What is Carpal Tunnel Syndrome?
Carpal Tunnel Syndrome (CTS) is a compression of the median nerve in the wrist that causes numbness, tingling and pain in hands and fingers. Symptoms tend to affect the index finger, middle finger and thumb and can cause thumb weakness, pins and needles and a dull ache in the hand or arm. Symptoms start gradually and are often more pronounced during the night.
The risk of CTS can be increased by a family history of the syndrome, pregnancy, other conditions such as diabetes and rheumatoid arthritis, wrist injuries and repetitive manual work.
How can ESWT be used to treat Carpal Tunnel Syndrome?
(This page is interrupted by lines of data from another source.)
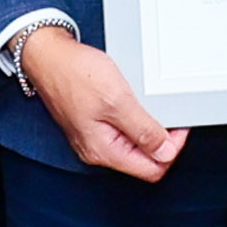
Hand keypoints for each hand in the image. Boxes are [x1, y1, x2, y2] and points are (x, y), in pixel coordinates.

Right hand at [16, 20, 183, 182]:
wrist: (47, 56)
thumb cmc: (74, 74)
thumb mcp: (117, 101)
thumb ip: (143, 130)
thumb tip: (166, 152)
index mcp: (104, 151)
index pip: (152, 170)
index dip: (171, 149)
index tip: (178, 126)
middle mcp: (97, 150)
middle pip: (144, 160)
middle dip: (161, 139)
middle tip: (166, 112)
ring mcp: (94, 138)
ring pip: (134, 145)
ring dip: (147, 127)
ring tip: (147, 103)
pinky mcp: (92, 124)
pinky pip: (122, 131)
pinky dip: (134, 118)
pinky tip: (133, 101)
Shock wave application to trigger points represents a relatively new therapy approach in CTS treatment. The combined use of focused and radial high energy shock waves allows effective localised trigger point treatment as well as ESWT application to a wider muscle surface area. CTS is more often related to trigger points than to anatomical or structural malformations, as these trigger points frequently compress nerves in the neck, shoulders and forearms.
Focused shock waves can be used to induce referred pain for precise trigger point localisation, meaning that a comprehensive range of functional disorders may be treated with shock wave therapy. The therapy’s success depends on recognising muscular trigger points as the origin of pain, setting this therapy apart from more conventional treatment methods.
The acoustic wave carries high energy that promotes regeneration and repair of the bones, tendons and soft tissues associated with CTS.
When is ESWT an appropriate treatment?
This treatment is considered appropriate for CTS patients with mild to moderate symptoms and offers the possibility of a non-surgical management of the condition.
How effective is ESWT at treating this condition?
ESWT can be considered a safe and effective method for relieving pain and disability for patients diagnosed with CTS. It is considered as effective as a corticosteroid (CS) injection and is a non-invasive therapy when compared to a CS injection.